We scraped ~21k Confessions from Facebook pages of various US Colleges, using a Selenium Bot. This was done in reference to this project on mental health. This process took time due to the anti-bot features of Facebook which we circumvented using timeouts and random behavior. This data had to be majorly cleaned as it was not in the UTF-8 Encoding standard we were basing our model on. Thus, we used Pandas to read the csv and encode it in UTF-8, and then only use ASCII characters from the data left. We ran multiple regular expressions on this model for cleaning, and getting read of residual encoding errors, URLs, and so on. Further on, to avoid dealing with the complex challenge of code-mixing, we used a modified version of the NLTK English Language Wordlist, adding text-speech to properly illustrate college language, and then created a Non-English Rate, and removed all sentences with N-E rate above 30%. This was chosen as several words like “sooooo” or such were detected as N-E, and we wished to preserve them.
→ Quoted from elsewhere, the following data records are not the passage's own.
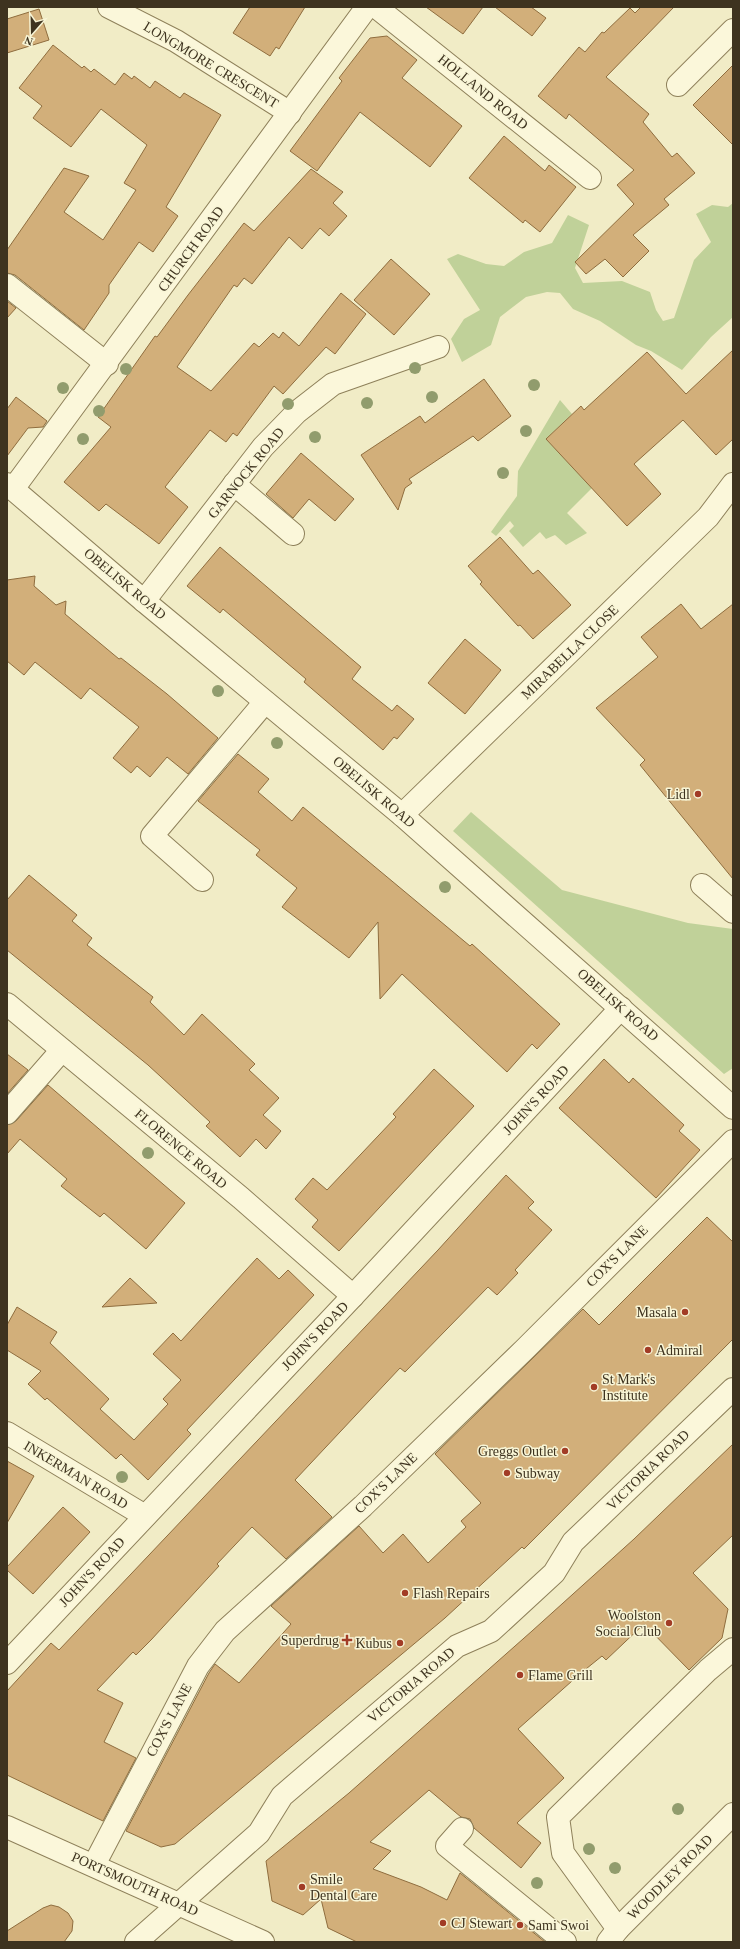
<svg xmlns="http://www.w3.org/2000/svg" width="740" height="1949" font-family="'Times New Roman',serif">
	<style>
		.green { fill: #c0d199 }
		.building { fill: #d2af7a; stroke: #8f6d3e }
		.lines { fill: none; stroke-linecap: round; stroke-linejoin: round }
		.minor-casing { stroke: #8e805a; stroke-width: 24 }
		.minor { stroke: #fbf7da; stroke-width: 22 }
		.tree { fill: #919c6d }
		.poi-dot { fill: #a23c26; stroke: #f8f5d6; stroke-width: 1.5 }
		.labels { text-anchor: middle; dominant-baseline: central; stroke-width: 3; stroke-linejoin: round; paint-order: stroke }
		.street-label { font-size: 14px; fill: #3e331f; stroke: #f8f5d6 }
		.poi-label { font-size: 14px; fill: #3e331f; stroke: #f8f5d6; text-anchor: start }
	</style>
	<rect width="100%" height="100%" fill="#f1ecc6"/>
	<g class="green">
		<polygon points="733,203 733,317 711,337 682,370 651,351 636,345 600,321 573,309 560,293 547,292 526,297 500,317 491,345 462,362 451,339 464,319 480,310 447,259 458,254 486,264 504,266 524,252 552,243 568,215 589,225 575,268 583,283 622,281 650,292 656,310 663,321 674,318 694,260 711,242 696,214 712,205 728,207"/>
		<polygon points="560,400 572,414 546,439 592,488 567,513 587,533 566,545 555,535 546,539 540,532 523,547 509,531 514,526 510,521 496,536 491,532 517,496 518,471"/>
		<polygon points="471,812 562,890 688,923 733,929 733,1068 724,1074 453,831"/>
	</g>
	<g class="building">
		<polygon points="250,7 305,7 279,49 276,47 270,56 233,33"/>
		<polygon points="426,7 483,7 463,34"/>
		<polygon points="495,7 531,7 546,18 532,36"/>
		<polygon points="641,7 674,7 606,77 649,114 643,122 672,157 677,153 695,173 664,199 669,205 633,235 649,251 623,277 605,259 586,274 575,262 634,204 617,185 634,170 569,114 566,119 538,96 579,47 585,52 602,32 604,33 630,8 635,13"/>
		<polygon points="39,9 49,40 7,53 7,19"/>
		<polygon points="387,36 417,60 402,78 462,126 430,167 360,112 317,171 290,151 342,81 339,78 370,38"/>
		<polygon points="53,45 82,68 84,66 91,72 94,69 115,85 124,73 132,79 134,76 150,88 155,81 180,98 184,93 221,115 166,207 178,216 153,252 139,242 109,285 109,293 84,330 15,275 7,273 7,250 64,168 89,176 64,212 103,240 136,190 124,183 147,145 101,109 71,147 33,118 42,106 19,88"/>
		<polygon points="733,65 733,145 693,105"/>
		<polygon points="504,136 545,171 549,165 576,187 540,232 525,220 523,223 469,178"/>
		<polygon points="311,169 343,192 333,203 347,216 329,236 320,228 302,249 289,237 252,284 244,278 237,287 234,285 177,367 211,391 254,343 259,347 273,333 279,338 283,332 299,346 341,293 366,314 335,354 326,347 283,394 274,386 237,436 233,433 226,442 210,430 165,487 188,507 159,544 106,504 99,511 64,482 111,427 98,417 155,336 157,337 188,295 244,223 254,231"/>
		<polygon points="391,259 430,294 394,335 354,300"/>
		<polygon points="7,301 16,308 7,318"/>
		<polygon points="733,350 733,439 716,455 683,420 634,464 661,494 627,526 546,439 581,406 584,410 647,352 686,394"/>
		<polygon points="484,379 511,416 478,441 473,436 409,479 412,483 405,488 398,510 361,455 420,416 425,423"/>
		<polygon points="16,397 47,421 43,427 28,428 7,456 7,409"/>
		<polygon points="301,453 354,499 335,521 309,499 293,518 266,494"/>
		<polygon points="500,537 533,574 538,570 571,605 533,639 520,625 518,626 480,584 482,582 468,566"/>
		<polygon points="220,547 361,667 352,679 392,711 397,705 414,719 397,739 394,737 383,750 304,682 306,679 223,609 220,613 187,586"/>
		<polygon points="35,576 34,586 56,605 66,601 65,614 119,659 121,658 167,694 218,738 188,774 167,757 150,777 137,766 131,773 113,758 139,727 90,688 81,699 35,662 24,675 7,661 7,580"/>
		<polygon points="681,604 701,629 733,604 733,879 640,765 645,760 596,708 658,657 641,637"/>
		<polygon points="465,639 501,670 465,714 428,683"/>
		<polygon points="238,754 269,779 258,792 292,821 303,807 470,946 472,944 560,1024 537,1049 532,1044 507,1072 402,974 380,999 378,922 349,958 282,907 297,888 256,855 260,850 198,801"/>
		<polygon points="29,875 77,915 72,921 92,938 87,945 153,997 150,1002 184,1035 202,1014 255,1064 249,1070 279,1098 263,1115 281,1131 266,1149 256,1139 240,1157 206,1126 210,1122 148,1065 7,950 7,900"/>
		<polygon points="7,1054 28,1070 7,1094"/>
		<polygon points="604,1059 629,1083 633,1078 684,1125 679,1131 700,1150 656,1198 559,1108"/>
		<polygon points="434,1069 474,1106 339,1251 312,1227 318,1220 295,1199 313,1178 327,1190 396,1117 393,1114"/>
		<polygon points="48,1085 185,1203 146,1249 104,1213 100,1217 61,1186 67,1179 20,1139 7,1154 7,1125 16,1121"/>
		<polygon points="506,1175 534,1202 528,1208 552,1230 515,1270 518,1273 497,1295 488,1287 405,1372 400,1368 295,1480 332,1517 286,1559 252,1527 217,1564 219,1566 151,1640 136,1655 133,1652 97,1690 123,1703 104,1742 136,1758 103,1821 7,1775 7,1691 51,1643 59,1650 438,1250"/>
		<polygon points="707,1217 733,1242 733,1339 524,1549 522,1547 445,1618 175,1844 161,1847 126,1831 209,1673 215,1664 239,1683 291,1624 271,1606 359,1526 383,1553 403,1534 428,1563 466,1527 461,1521 481,1503 435,1454 583,1309 599,1325"/>
		<polygon points="257,1258 279,1279 288,1270 314,1295 187,1430 191,1434 148,1480 121,1454 116,1459 47,1398 45,1400 28,1384 41,1371 7,1350 7,1325 17,1307 57,1332 50,1343 109,1399 100,1409 134,1440 168,1404 163,1399 181,1380 153,1354 173,1333 181,1341"/>
		<polygon points="130,1278 157,1303 102,1307"/>
		<polygon points="733,1444 733,1535 693,1573 728,1609 722,1638 689,1670 644,1624 606,1660 602,1656 581,1673 518,1729 564,1778 517,1823 541,1843 521,1868 474,1828 470,1819 461,1817 429,1790 370,1842 391,1851 373,1869 421,1887 447,1900 460,1873 545,1942 357,1942 328,1928 321,1899 303,1915 272,1901 266,1861 349,1793 532,1631 634,1539"/>
		<polygon points="7,1461 34,1476 7,1523"/>
		<polygon points="63,1507 90,1532 33,1594 7,1570 7,1567"/>
		<polygon points="51,1905 59,1907 68,1913 73,1921 72,1931 64,1942 7,1942 7,1931 43,1908"/>
	</g>
	<g class="lines">
		<g class="minor-casing">
			<g id="minor">
				<polyline points="109,7 176,41 290,113"/>
				<polyline points="376,7 590,178"/>
				<polyline points="678,85 733,30"/>
				<polyline points="7,285 107,364"/>
				<polyline points="7,484 144,601 402,815 733,1108"/>
				<polyline points="234,484 293,534"/>
				<polyline points="13,489 367,7"/>
				<polyline points="144,601 263,447 297,412 333,384 438,347"/>
				<polyline points="402,815 708,517 733,484"/>
				<polyline points="202,880 152,836 265,702"/>
				<polyline points="702,885 733,912"/>
				<polyline points="7,1004 241,1198 353,1296"/>
				<polyline points="7,1113 62,1050"/>
				<polyline points="7,1433 145,1516"/>
				<polyline points="7,1663 353,1296 621,1008"/>
				<polyline points="7,1827 263,1942"/>
				<polyline points="462,1829 447,1846 565,1942"/>
				<polyline points="94,1865 198,1666 225,1631 363,1506 526,1348 733,1141"/>
				<polyline points="618,1929 563,1853 558,1817 708,1670 733,1649"/>
				<polyline points="136,1942 259,1833 282,1796 457,1646 491,1631 554,1573 573,1542 733,1389"/>
				<polyline points="608,1942 618,1929 733,1814"/>
			</g>
		</g>
		<use href="#minor" class="minor"/>
	</g>
	<g class="tree">
		<circle cx="415" cy="368" r="6"/>
		<circle cx="126" cy="369" r="6"/>
		<circle cx="534" cy="385" r="6"/>
		<circle cx="63" cy="388" r="6"/>
		<circle cx="432" cy="397" r="6"/>
		<circle cx="367" cy="403" r="6"/>
		<circle cx="288" cy="404" r="6"/>
		<circle cx="99" cy="411" r="6"/>
		<circle cx="526" cy="431" r="6"/>
		<circle cx="315" cy="437" r="6"/>
		<circle cx="83" cy="439" r="6"/>
		<circle cx="503" cy="473" r="6"/>
		<circle cx="218" cy="691" r="6"/>
		<circle cx="277" cy="743" r="6"/>
		<circle cx="445" cy="887" r="6"/>
		<circle cx="148" cy="1153" r="6"/>
		<circle cx="122" cy="1477" r="6"/>
		<circle cx="678" cy="1809" r="6"/>
		<circle cx="589" cy="1849" r="6"/>
		<circle cx="615" cy="1868" r="6"/>
		<circle cx="537" cy="1883" r="6"/>
	</g>
	<g class="poi-dot">
		<circle cx="698" cy="794" r="4"/>
		<circle cx="685" cy="1312" r="4"/>
		<circle cx="648" cy="1350" r="4"/>
		<circle cx="594" cy="1387" r="4"/>
		<circle cx="565" cy="1451" r="4"/>
		<circle cx="507" cy="1473" r="4"/>
		<circle cx="405" cy="1593" r="4"/>
		<circle cx="669" cy="1623" r="4"/>
		<path d="M345 1634h4v4h4v4h-4v4h-4v-4h-4v-4h4z"/>
		<circle cx="400" cy="1643" r="4"/>
		<circle cx="520" cy="1675" r="4"/>
		<circle cx="302" cy="1887" r="4"/>
		<circle cx="443" cy="1923" r="4"/>
		<circle cx="520" cy="1925" r="4"/>
	</g>
	<g class="labels">
		<g class="street-label">
			<text transform="translate(211 65) rotate(31)">LONGMORE CRESCENT</text>
			<text transform="translate(483 92) rotate(39)">HOLLAND ROAD</text>
			<text transform="translate(191 249) rotate(-54)">CHURCH ROAD</text>
			<text transform="translate(246 473) rotate(-51)">GARNOCK ROAD</text>
			<text transform="translate(125 584) rotate(40)">OBELISK ROAD</text>
			<text transform="translate(570 652) rotate(-44)">MIRABELLA CLOSE</text>
			<text transform="translate(374 792) rotate(40)">OBELISK ROAD</text>
			<text transform="translate(618 1005) rotate(41)">OBELISK ROAD</text>
			<text transform="translate(536 1100) rotate(-47)">JOHN'S ROAD</text>
			<text transform="translate(181 1149) rotate(40)">FLORENCE ROAD</text>
			<text transform="translate(617 1256) rotate(-45)">COX'S LANE</text>
			<text transform="translate(315 1336) rotate(-46)">JOHN'S ROAD</text>
			<text transform="translate(648 1470) rotate(-44)">VICTORIA ROAD</text>
			<text transform="translate(76 1475) rotate(31)">INKERMAN ROAD</text>
			<text transform="translate(386 1483) rotate(-44)">COX'S LANE</text>
			<text transform="translate(92 1572) rotate(-47)">JOHN'S ROAD</text>
			<text transform="translate(411 1685) rotate(-40)">VICTORIA ROAD</text>
			<text transform="translate(169 1720) rotate(-62)">COX'S LANE</text>
			<text transform="translate(670 1877) rotate(-45)">WOODLEY ROAD</text>
			<text transform="translate(135 1884) rotate(24)">PORTSMOUTH ROAD</text>
		</g>
		<g class="poi-label">
			<text x="690" y="794" text-anchor="end">Lidl</text>
			<text x="677" y="1312" text-anchor="end">Masala</text>
			<text x="656" y="1350">Admiral</text>
			<text x="602" y="1379">St Mark's<tspan x="602" dy="16">Institute</tspan></text>
			<text x="557" y="1451" text-anchor="end">Greggs Outlet</text>
			<text x="515" y="1473">Subway</text>
			<text x="413" y="1593">Flash Repairs</text>
			<text x="661" y="1615" text-anchor="end">Woolston<tspan x="661" dy="16">Social Club</tspan></text>
			<text x="339" y="1640" text-anchor="end">Superdrug</text>
			<text x="392" y="1643" text-anchor="end">Kubus</text>
			<text x="528" y="1675">Flame Grill</text>
			<text x="310" y="1879">Smile<tspan x="310" dy="16">Dental Care</tspan></text>
			<text x="451" y="1923">CJ Stewart</text>
			<text x="528" y="1925">Sami Swoi</text>
		</g>
	</g>
	<rect width="740" height="1949" fill="none" stroke="#3e331f" stroke-width="16"/>
	<g transform="translate(32 32) rotate(200)" stroke="#f8f5d6" stroke-width="3" paint-order="stroke">
	<path d="M0-3L7 15L0 10L-7 15Z" fill="#3e331f"/>
	<text y="-6" font-size="11" font-weight="bold" text-anchor="middle" fill="#3e331f">N</text>
	</g>
</svg>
This brought our dataset down to 13k sentences. This data was stored as quoted strings due to errors from automatic delimiters in CSV renderers such as Libre. We used regular expressions to "nativize" our data for consistent content words (such as IIIT instead of all colleges). This was done by checking the data and regularly running it through various such scripts.
We have used a LSTM model with embeddings to capture character level dependencies. The embeddings layer converts the words into 256 dimensional tensors, which are then fed into the LSTM layer. The LSTM layer takes into account all the previous characters it has seen till now. The speciality of the LSTM cell is that it is able to capture long ranged dependencies as well, as is seen in the case of gender inflections. The short term dependencies helps it get the spellings correct. At the end, we put the returned sequences into a Dense layer, which now predicts the character to be output next. After the model has been trained for a sufficient number of epochs, we start our database generation. We now give the model an empty string to work upon, and it generates character after character. It looks like a sci-fi movie in real time! For one final layer of checking, we pass the database through a python script, and then convert the resultant final data in json format for displaying it on the website.
To display our model, we designed a Vanilla web application, which can be accessed at https://prajneya.github.io/Confessions-Generator/ . This web-app serves as a single page application, where the user can input a name on which they desire the confession to be generated. We do not run the model each time the user wants to generate a confession, since it would lead to a huge consumption on the backend, making the application slower, especially on devices with low-bandwidth internet connections. Recognizing this problem, the model generates a large number of confessions, which are stored in a .json file. The website fetches confessions from this file and uses local browser cookies to remember which confession has already been displayed, thus displaying a new confession each time.